The audiences include:

  • “software and hardware providers to securely construct a big data framework”;
  • “application operators [service providers??] to securely maintain a big data framework”;
  • “data providers and consumers to securely realize big data functions [??];
  • “industry to improve robustness and efficiency at the ecosystem level [??] to improve compatibility and inter-operation, to diversify choices of security products and to reduce redundant cost on security”.  [from the 4th Working Draft].

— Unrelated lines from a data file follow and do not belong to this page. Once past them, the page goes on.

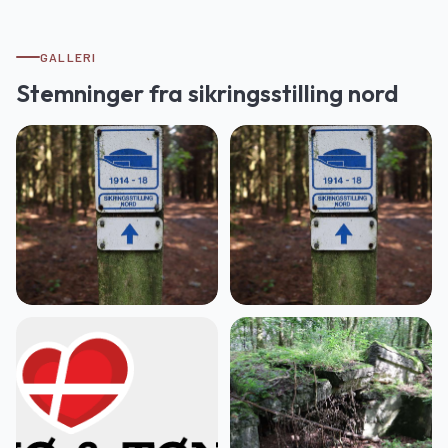
GALLERI
Stemninger fra
sikringsstilling nord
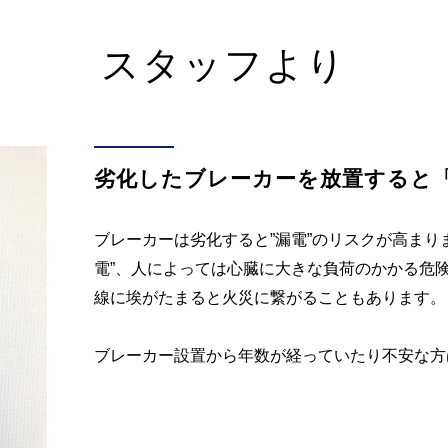
スタッフより
劣化したブレーカーを放置すると
ブレーカーは劣化すると”漏電”のリスクが高まり
電”、人によっては心臓に大きな負荷のかかる危
線に埃がたまると火災に繋がることもあります。
ブレーカー設置から年数が経っていたり不安な方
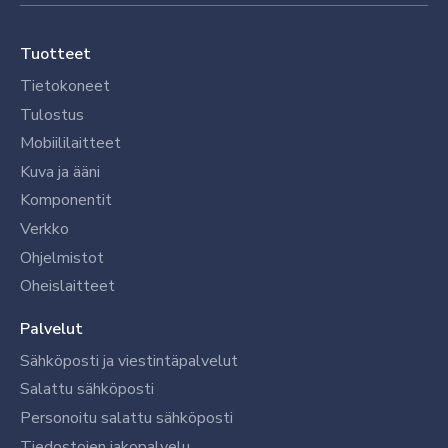
Tuotteet
Tietokoneet
Tulostus
Mobiililaitteet
Kuva ja ääni
Komponentit
Verkko
Ohjelmistot
Oheislaitteet
Palvelut
Sähköposti ja viestintäpalvelut
Salattu sähköposti
Personoitu salattu sähköposti
Tiedostojen jakopalvelu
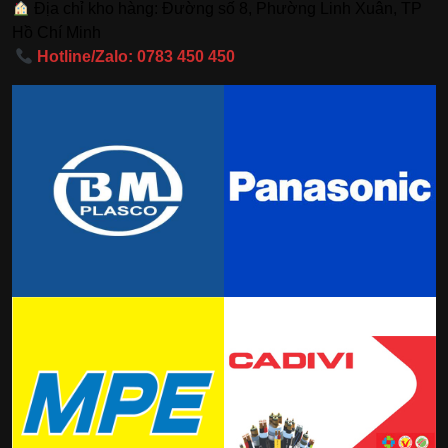
Địa chỉ kho hàng: Đường số 8, Phường Linh Xuân, TP
Hồ Chí Minh
Hotline/Zalo: 0783 450 450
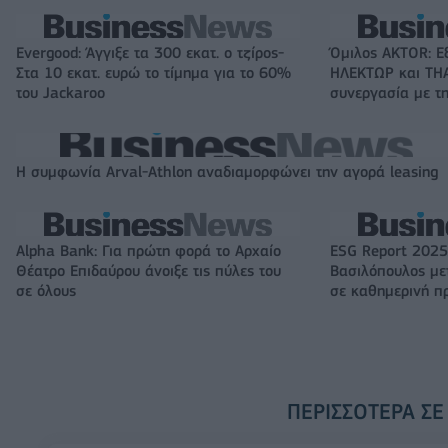
Evergood: Άγγιξε τα 300 εκατ. ο τζίρος-
Όμιλος AKTOR: Ε
Στα 10 εκατ. ευρώ το τίμημα για το 60%
ΗΛΕΚΤΩΡ και THA
του Jackaroo
συνεργασία με τη
Η συμφωνία Arval-Athlon αναδιαμορφώνει την αγορά leasing
Alpha Bank: Για πρώτη φορά το Αρχαίο
ESG Report 2025
Θέατρο Επιδαύρου άνοιξε τις πύλες του
Βασιλόπουλος μετ
σε όλους
σε καθημερινή π
ΠΕΡΙΣΣΌΤΕΡΑ ΣΕ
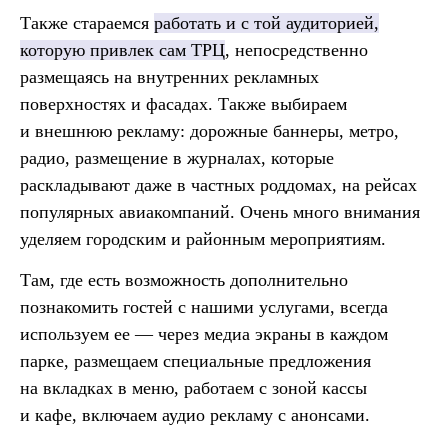
Также стараемся
работать и с той аудиторией,
которую привлек сам ТРЦ
, непосредственно
размещаясь на внутренних рекламных
поверхностях и фасадах. Также выбираем
и внешнюю рекламу: дорожные баннеры, метро,
радио, размещение в журналах, которые
раскладывают даже в частных роддомах, на рейсах
популярных авиакомпаний. Очень много внимания
уделяем городским и районным мероприятиям.
Там, где есть возможность дополнительно
познакомить гостей с нашими услугами, всегда
используем ее — через медиа экраны в каждом
парке, размещаем специальные предложения
на вкладках в меню, работаем с зоной кассы
и кафе, включаем аудио рекламу с анонсами.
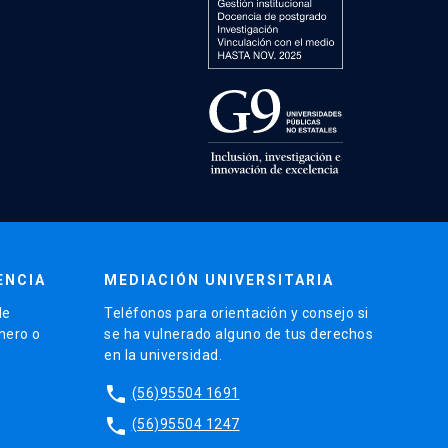
ENCIA
MEDIACIÓN UNIVERSITARIA
de
Teléfonos para orientación y consejo si
énero o
se ha vulnerado alguno de tus derechos
en la universidad.
phone
(56)95504 1691
phone
(56)95504 1247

ISO/IEC 20547-4 “Information technology - Big data reference architecture - Part 4: Security and privacy” is cited as a normative (essential) reference.

 

Content of the standard

The standard may guide big data security and privacy planners, managers, implementers, operators and auditors, through a lifecycle sequence of big data:

  • Collection - data are amassed from internal/corporate and external systems;
  • Transmission - data pass between networks;
  • Storage - stored in massive database systems, perhaps in the cloud;
  • Processing - manipulating and analysing big data to gain useful insight;
  • Exchange - information passes between organisations; and
  • Destruction - securely and permanently destroying big data.

The applicable information security and privacy controls vary across the lifecycle, and are described succinctly in the standard through a set of action-oriented statements (e.g. in the big data transmission stage, one control is to “check the integrity of the transmitted data”, with no further guidance about why that may be important nor how to do it). In effect, the standard is a generic checklist of suggested/potential controls to consider, adapt and adopt.

 

Status of the standard

The standard development project commenced in 2019 and reached Committee Draft stage before being halted due to the rebooting of the ISO/IEC 27045 project in 2023, returning to the Preliminary Work Item stage.  It is unlikely to surface now until 2025.

 

Personal comments

The definition of ‘big data’ in the draft standard did not (in my personal, rather jaundiced and cynical opinion) reflect its widespread use in the IT industry at present, mostly because of the vagueness of ‘extensive’ which is essentially synonymous with, and adds little clarity to, plain ‘big’.

Wikipedia is more helpful e.g.:

“Current usage of the term big data tends to refer to the use of predictive analytics, user behavior analytics, or certain other advanced data analytics methods that extract value from data, and seldom to a particular size of data set. "There is little doubt that the quantities of data now available are indeed large, but that's not the most relevant characteristic of this new data ecosystem." Analysis of data sets can find new correlations to "spot business trends, prevent diseases, combat crime and so on." Scientists, business executives, practitioners of medicine, advertising and governments alike regularly meet difficulties with large data-sets in areas including Internet searches, fintech, urban informatics, and business informatics. Scientists encounter limitations in e-Science work, including meteorology, genomics, connectomics, complex physics simulations, biology and environmental research.”

For me, one of the defining characteristics of big data is that typical (mostly relational) database management systems struggle or are unable to cope with the complexity and dynamics/volatility of truly massive data sets. Beyond the limits of their scalability, conventional architectures experience constraints and failures, no matter how much raw CPU power is thrown at the problems. That implies the need for fundamentally different approaches and I rather suspect entails novel information risks and hence security/privacy controls. However, it remains to be seen what this standard will actually address in practice: this is cutting-edge stuff.

I’m not sure how this standard will differ from and add value to the existing standard ISO/IEC 20547-4:2020.

The draft standard is not explicitly risk-driven: as shown above with a big data transmission control example, it simply recommends a bunch of security and privacy controls without clarifying the “key challenges and [information] risks” they are intended to mitigate - hence users of the standard may not appreciate their relative importance and relevance to the business, or to relevant compliance obligations and conformity requirements.